Cenni di educazione stradale a tutte le età ma anche di guida al limite a chiunque si accinge a tenere tra le mani un manubrio o un volante. Non ultima è necessaria la conoscenza del veicolo, quantomeno per la manutenzione in sicurezza (es. stato degli pneumatici). Servono prima queste conoscenze di certi sistemi attivi esagerati da pagare in vetture premium, o della guida autonoma praticabile tra dieci anni, se non in zone circoscritte. Vale da esempio la stessa lettura limite velocità su cartelli che magari non sono nemmeno sempre corretti: immaginando la frenata repentina di un’auto autonoma che in mezzo ad altre legge un cartello 30 Km/h scordato, per un cantiere già liberato, su strada dove la norma è invece 130 Km/h. Educazione stradale materia obbligatoria quindi, che “fa media” a scuola? Anche sì, con dovute proporzioni e metodo, insieme a una patente che preveda esercizi di guida al limite della vettura.
Venendo ai sistemi di aiuto alla guida e controllo sicurezza, non ci possiamo lamentare: sono molti e validi. Le Case e i sistemisti offrono quanto solo venti anni orsono era difficile da immaginare, per la sicurezza di un’auto. Il problema è che non tutte le vetture e i camion sulla strada ne dispongono. Bosch e ACI hanno presentato uno studio sull’efficacia dei sistemi di assistenza alla guida, i noti ADAS. La ricerca su un campione di 3,3 milioni di veicoli che hanno percorso 24,5 miliardi di chilometri in due anni, parla chiaro: gli ADAS riducono i rischi, fino al 38% di incidenti in meno grazie al solo sistema di assistenza alla frenata.
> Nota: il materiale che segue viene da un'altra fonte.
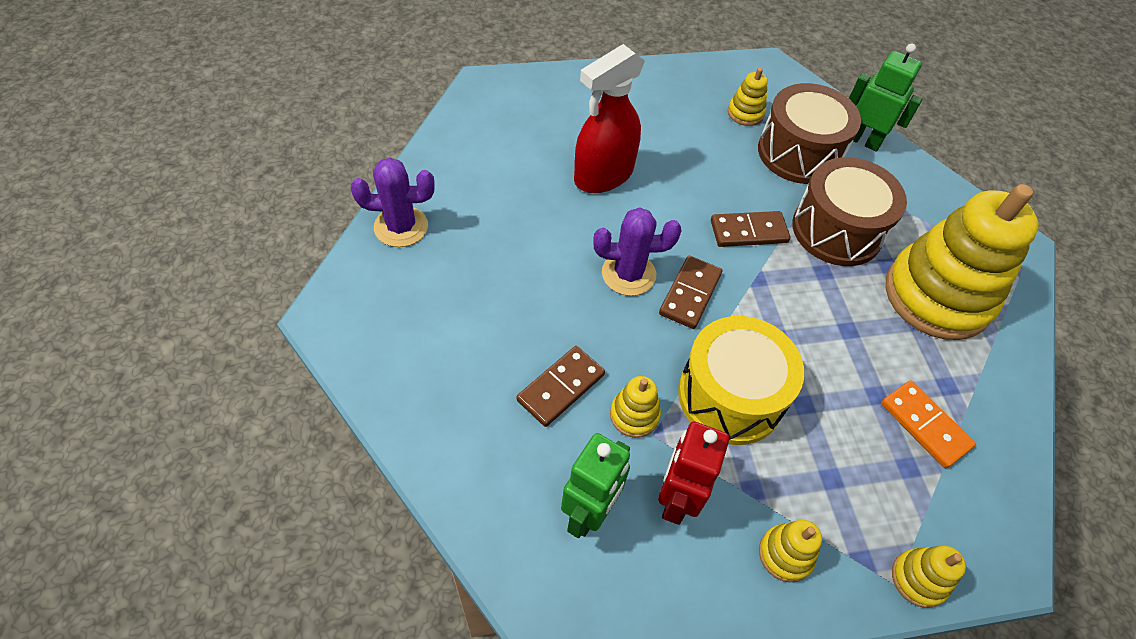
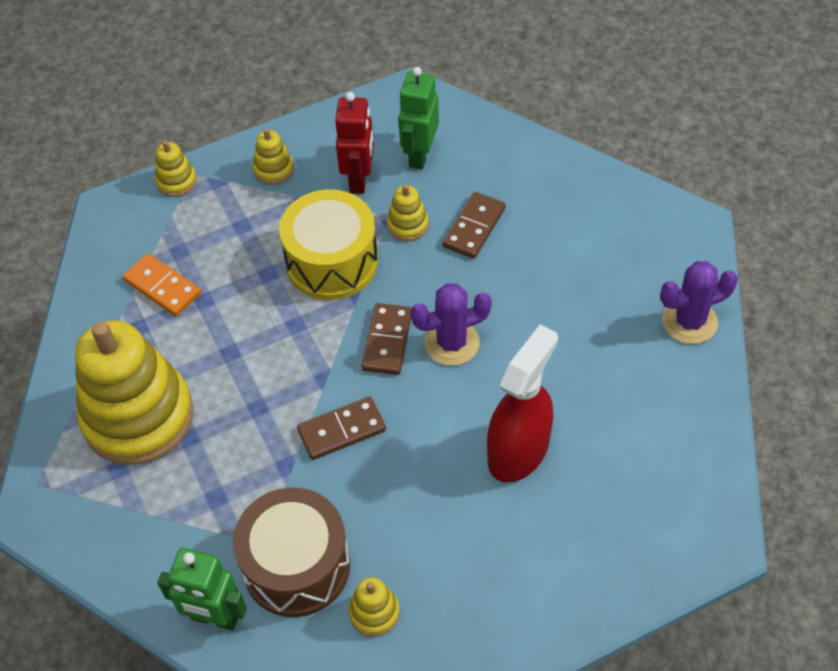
camera: 170 degrees right, 0 degrees up
brown drum [792,157,907,266] -> none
La diffusione del sistema di assistenza alla frenata è ancora limitata però: solo un veicolo su cinque ne dispone, nonostante il sistema sia potenzialmente disponibile per il 75% dei modelli. Con lo studio si è mostrata una correlazione fra età del veicolo, dotazioni di sicurezza e rischio di incidentalità. Un dato pesante in questo senso è quello di Tesla, non certificato, che indica nel 40% di incidenti in meno il vantaggio dell’Autopilot sulle vetture elettriche americane.
Ma quanti possono permettersi una Tesla, anche con gli incentivi? Staremo a vedere cosa le aziende e gli enti che hanno il polso della situazione riusciranno a concordare di fare, tra loro, con il mondo della scuola e della politica. Intanto dalla Commissione Trasporti della Camera, si parla di obiettivo a fine novembre per la parziale revisione del Codice della Strada. Dall’Unione Europea invece è stato previsto l’obbligo di dotare di un equipaggiamento assistenza alla guida tutti i modelli di nuova omologazione introdotti dal 2022. Il “pacchetto salvavita” includerà l’assistenza alla frenata e il rilevamento del colpo di sonno, ma non solo.
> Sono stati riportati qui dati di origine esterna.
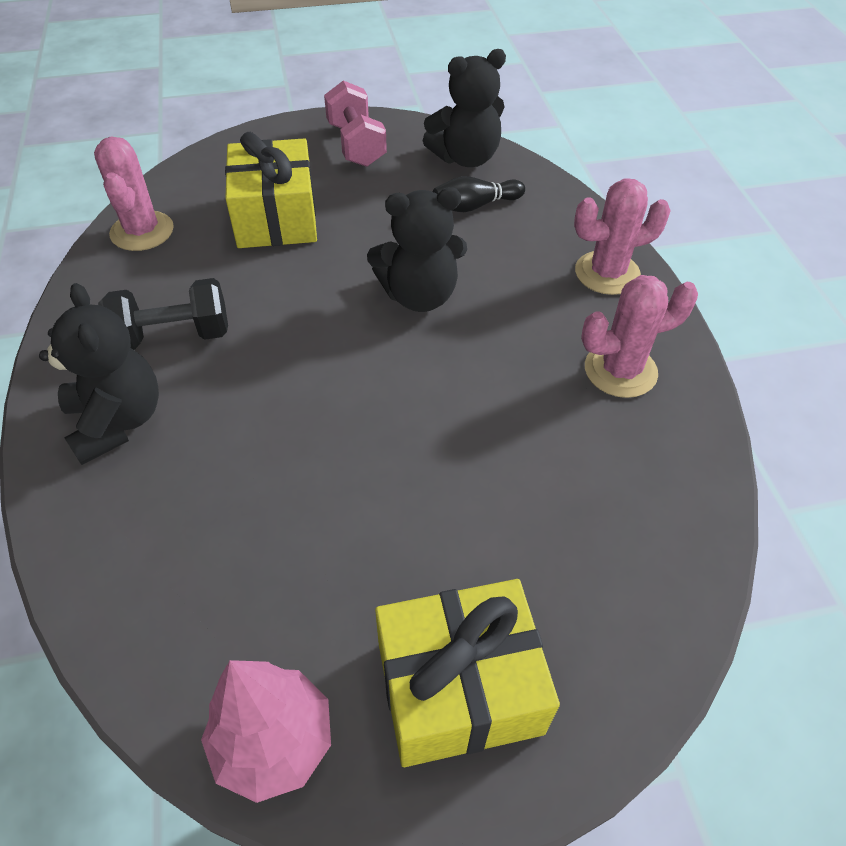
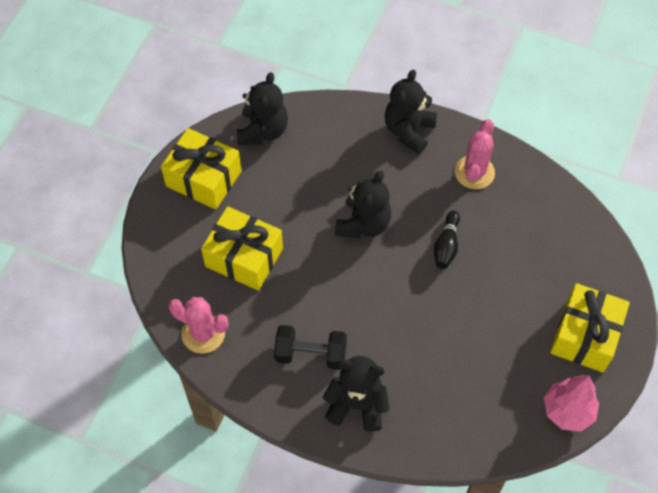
camera: 55 degrees left, 10 degrees up
black dumbbell [98,278,228,350] -> black dumbbell turned 75 degrees clockwise [274,325,347,370]
pink dumbbell [324,80,387,167] -> yellow gift [161,128,241,210]
black bowling pin [433,176,525,212] -> black bowling pin moved to [434,211,460,269]
pink cactus [574,178,671,295] -> black teddy bear [385,70,437,154]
Intanto il mercato automotive, che dovrebbe investire primariamente sulla sicurezza crescente come elemento dovuto, vive un paradosso motoristico ed ecologico: più investimenti sull’elettrico da parte di tutti, come pubblicamente annunciati (a noi italiani cari quelli FCA per nuove Alfa e Jeep) ma penetrazione di EV destinata a rimanere limitata e quindi difficoltà. A raggiungere gli obiettivi di emissioni medie delle flotte imposti per il 2020 (95 gr CO2/km) e il 2025 (81 gr/km).
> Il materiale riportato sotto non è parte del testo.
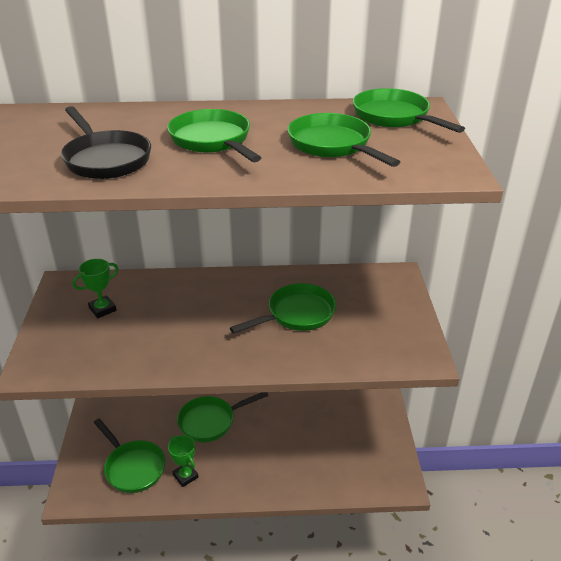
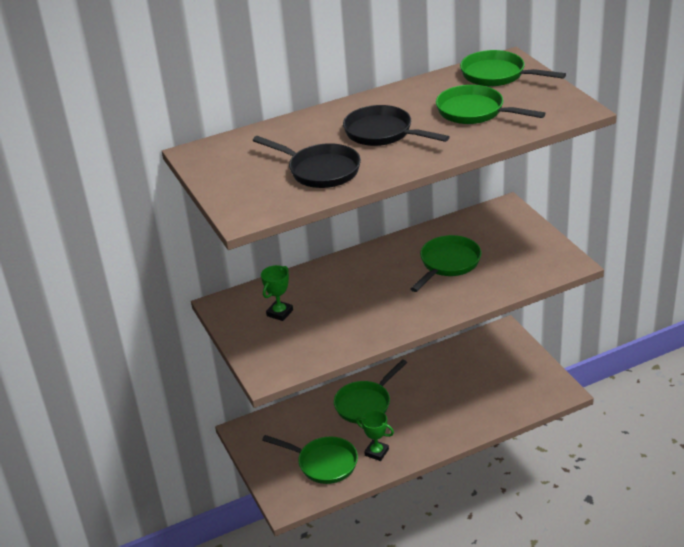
camera: 20 degrees left, 0 degrees up
green pan [167,109,261,162] -> black pan [343,105,450,146]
Le Case si lamentano, soprattutto alcune, di un potenziale calo nei ricavi non solo propri ma anche per concessionarie e officine nostrane. È il cosiddetto "deserto di profitti" palesato da uno studio divulgato in occasione di Forumautomotive 2019, a Milano. Dall’altro lato, se calano i profitti e ci si concentra a pieno nelle motorizzazioni, si spera non cada il nobile focus sicurezza che perseguono a spada tratta solo alcune Case, come appunto Volvo e alcuni sistemisti.